Using multi-target clustering trees as a tool to predict biological water quality indices based on benthic macroinvertebrates and environmental parameters in the Chaguana watershed (Ecuador)

Macroinvertebrates were sampled in the Chaguana river basin in SW Ecuador in the wet season (March) and the dry season (September) of 2005 and 2006. To assess the robustness of several biological indicators, correlations were calculated between both years and between the wet and the dry season. In addition, it was tested if the indices gave significantly different results for sites with a bad, poor, moderate and good ecological water quality. Composition measures performed poorly in most cases, however, abundance, diversity and richness measures often performed better and tolerance measures, the so-called biotic indices, performed very well, even indices developed for temperate regions. By using pruned multitarget clustering trees, it was possible to predict several well-performing ecological water quality indices simultaneously on the basis of the occurring key macroinvertebrate taxa or, alternatively, on the basis of key environmental variables.

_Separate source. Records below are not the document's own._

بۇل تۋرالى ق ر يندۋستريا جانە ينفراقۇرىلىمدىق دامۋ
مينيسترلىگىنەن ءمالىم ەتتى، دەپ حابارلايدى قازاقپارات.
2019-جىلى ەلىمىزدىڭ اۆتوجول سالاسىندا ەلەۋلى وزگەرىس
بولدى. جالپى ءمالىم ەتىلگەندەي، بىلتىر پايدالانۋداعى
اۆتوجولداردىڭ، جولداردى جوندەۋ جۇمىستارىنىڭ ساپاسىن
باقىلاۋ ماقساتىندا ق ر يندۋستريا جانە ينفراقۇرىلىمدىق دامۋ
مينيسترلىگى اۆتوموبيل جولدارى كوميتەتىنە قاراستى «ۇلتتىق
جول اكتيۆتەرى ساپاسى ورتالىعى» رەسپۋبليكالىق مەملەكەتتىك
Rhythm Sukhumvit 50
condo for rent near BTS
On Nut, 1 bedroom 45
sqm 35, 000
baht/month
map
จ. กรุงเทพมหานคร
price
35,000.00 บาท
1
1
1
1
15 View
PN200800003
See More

In contrast to unpruned trees, which resulted in complex trees that were difficult to interpret and performed inferiorly, pruning resulted in transparent trees. Water quality indices scored high when Hydropsychidae were present and even higher when in addition also Megapodagrionidae were present. When no Hydropsychidae nor Libellulidae were present, the indices reached the lowest scores. However, this model based on key taxa occurrences did not perform well during validation. Water quality indices scored higher with increasing dissolved oxygen concentrations and a strong current velocity. The latter model based on environmental variables also performed well during validation. In the presented study, the ecological water quality could thus be accurately predicted solely on the basis of dissolved oxygen concentration and current velocity. It can therefore be concluded that multitarget clustering trees can be easily used as a practical tool for cost-effective decision support by water quality managers.